(Exercise brief) Could you retype the records word for word but without any pictures?

*** Opening of Data under study ***

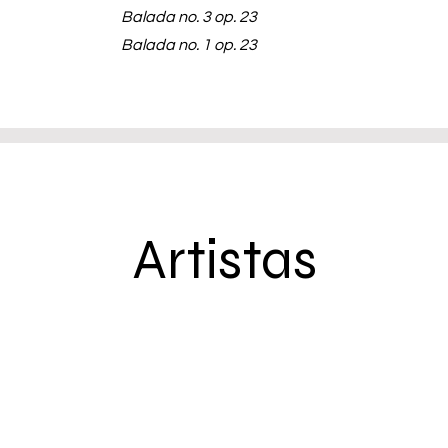
Balada no. 3 op. 23
Balada no. 1 op. 23
Artistas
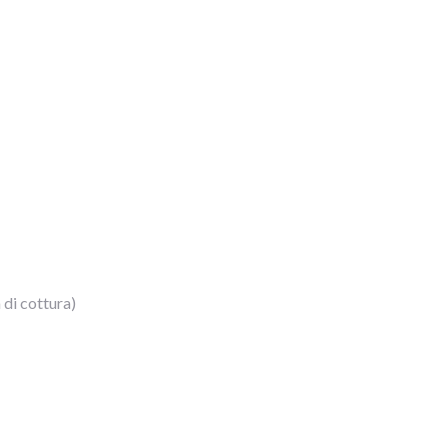
 di cottura)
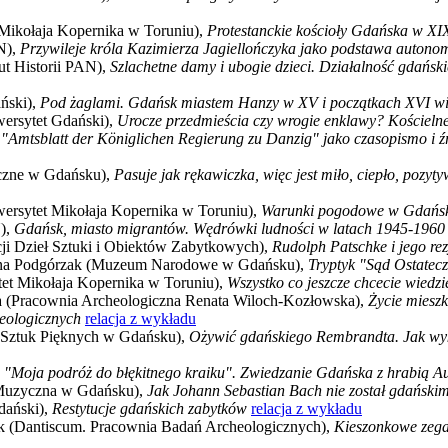
 Mikołaja Kopernika w Toruniu),
Protestanckie kościoły Gdańska w XI
N),
Przywileje króla Kazimierza Jagiellończyka jako podstawa auton
t Historii PAN),
Szlachetne damy i ubogie dzieci. Działalność gdańs
ński),
Pod żaglami. Gdańsk miastem Hanzy w XV i początkach XVI w
wersytet Gdański),
Urocze przedmieścia czy wrogie enklawy? Kościelne
,
"Amtsblatt der Königlichen Regierung zu Danzig" jako czasopismo i 
czne w Gdańsku),
Pasuje jak rękawiczka, więc jest miło, ciepło, poz
wersytet Mikołaja Kopernika w Toruniu),
Warunki pogodowe w Gdańsku
N),
Gdańsk, miasto migrantów. Wędrówki ludności w latach 1945-196
i Dzieł Sztuki i Obiektów Zabytkowych),
Rudolph Patschke i jego re
lena Podgórzak (Muzeum Narodowe w Gdańsku),
Tryptyk "Sąd Ostatec
tet Mikołaja Kopernika w Toruniu),
Wszystko co jeszcze chcecie wied
a (Pracownia Archeologiczna Renata Wiloch-Kozłowska),
Życie miesz
heologicznych
relacja z wykładu
 Sztuk Pięknych w Gdańsku),
Ożywić gdańskiego Rembrandta. Jak wy
,
"Moja podróż do błękitnego kraiku". Zwiedzanie Gdańska z hrabią 
 Muzyczna w Gdańsku),
Jak Johann Sebastian Bach nie został gdańskim 
dański),
Restytucje gdańskich zabytków
relacja z wykładu
 (Dantiscum. Pracownia Badań Archeologicznych),
Kieszonkowe zega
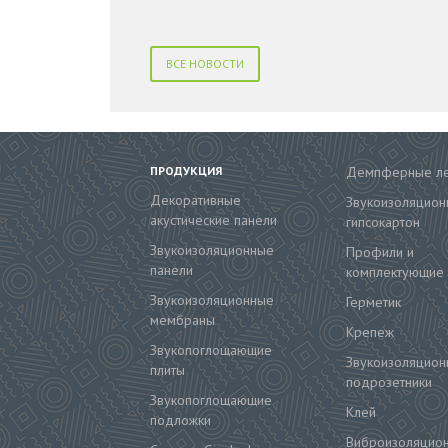
ВСЕ НОВОСТИ
ПРОДУКЦИЯ
Демпферные л
Декоративные
Звукоизоляцион
акустические панели
гипсокартон
Звукоизоляционные
Профили и
панели
комплектующие
Звукоизоляционные
Герметик
мембраны
Крепеж
Звукопоглощающие
Звукоизоляцион
плиты
подрозетники
Звукопоглощающие
Клей
подложки
Виброизоляцио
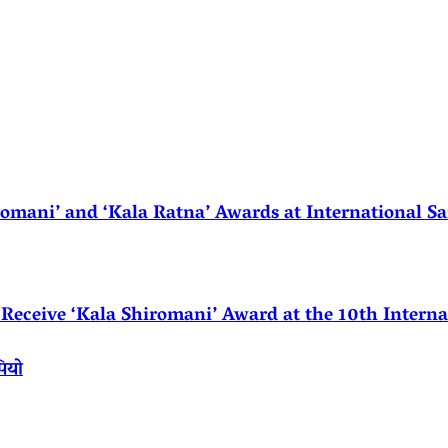
ani’ and ‘Kala Ratna’ Awards at International Sa
eceive ‘Kala Shiromani’ Award at the 10th Internat
पियो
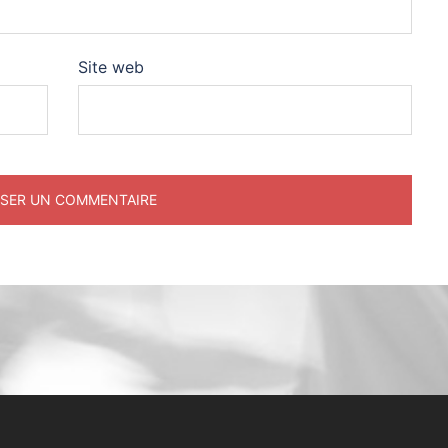
Site web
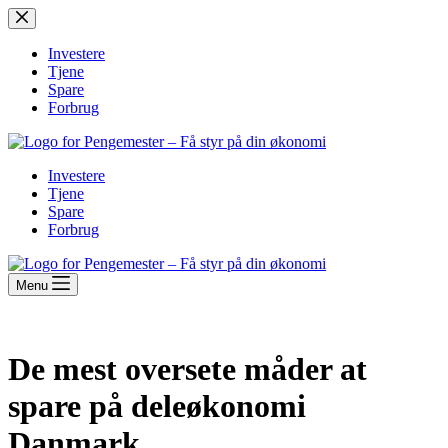
Fortsæt
til
indhold
Investere
Tjene
Spare
Forbrug
Investere
Tjene
Spare
Forbrug
Menu
De mest oversete måder at
spare på deleøkonomi
Danmark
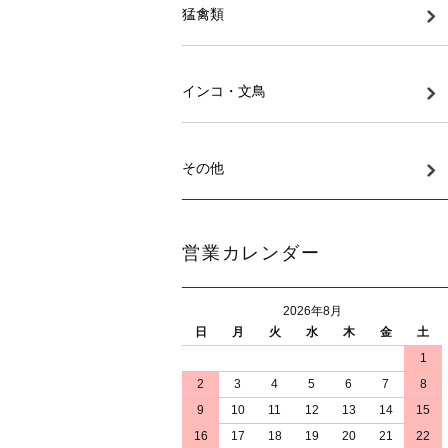
猛禽類
インコ・文鳥
その他
営業カレンダー
2026年8月
日
月
火
水
木
金
土
1
2
3
4
5
6
7
8
9
10
11
12
13
14
15
16
17
18
19
20
21
22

*** Close of Data under study ***

(Output for this exercise)
Balada no. 3 op. 23
Balada no. 1 op. 23
Artistas
 di cottura)
 Mikołaja Kopernika w Toruniu),
Protestanckie kościoły Gdańska w XI
N),
Przywileje króla Kazimierza Jagiellończyka jako podstawa auton
t Historii PAN),
Szlachetne damy i ubogie dzieci. Działalność gdańs
ński),
Pod żaglami. Gdańsk miastem Hanzy w XV i początkach XVI w
wersytet Gdański),
Urocze przedmieścia czy wrogie enklawy? Kościelne
,
"Amtsblatt der Königlichen Regierung zu Danzig" jako czasopismo i 
czne w Gdańsku),
Pasuje jak rękawiczka, więc jest miło, ciepło, poz
wersytet Mikołaja Kopernika w Toruniu),
Warunki pogodowe w Gdańsku
N),
Gdańsk, miasto migrantów. Wędrówki ludności w latach 1945-196
i Dzieł Sztuki i Obiektów Zabytkowych),
Rudolph Patschke i jego re
lena Podgórzak (Muzeum Narodowe w Gdańsku),
Tryptyk "Sąd Ostatec
tet Mikołaja Kopernika w Toruniu),
Wszystko co jeszcze chcecie wied
a (Pracownia Archeologiczna Renata Wiloch-Kozłowska),
Życie miesz
heologicznych
relacja z wykładu
 Sztuk Pięknych w Gdańsku),
Ożywić gdańskiego Rembrandta. Jak wy
,
"Moja podróż do błękitnego kraiku". Zwiedzanie Gdańska z hrabią 
 Muzyczna w Gdańsku),
Jak Johann Sebastian Bach nie został gdańskim 
dański),
Restytucje gdańskich zabytków
relacja z wykładu
 (Dantiscum. Pracownia Badań Archeologicznych),
Kieszonkowe zega
ВСЕ НОВОСТИ
ПРОДУКЦИЯ
Демпферные л
Декоративные
Звукоизоляцион
акустические панели
гипсокартон
Звукоизоляционные
Профили и
панели
комплектующие
Звукоизоляционные
Герметик
мембраны
Крепеж
Звукопоглощающие
Звукоизоляцион
плиты
подрозетники
Звукопоглощающие
Клей
подложки
Виброизоляцио
ani’ and ‘Kala Ratna’ Awards at International Sa
eceive ‘Kala Shiromani’ Award at the 10th Internat
पियो
Site web
Fortsæt
til
indhold
Investere
Tjene
Spare
Forbrug
Investere
Tjene
Spare
Forbrug
Menu
De mest oversete måder at
spare på deleøkonomi
Danmark
猛禽類
インコ・文鳥
その他
営業カレンダー
2026年8月
日
月
火
水
木
金
土
1
2
3
4
5
6
7
8
9
10
11
12
13
14
15
16
17
18
19
20
21
22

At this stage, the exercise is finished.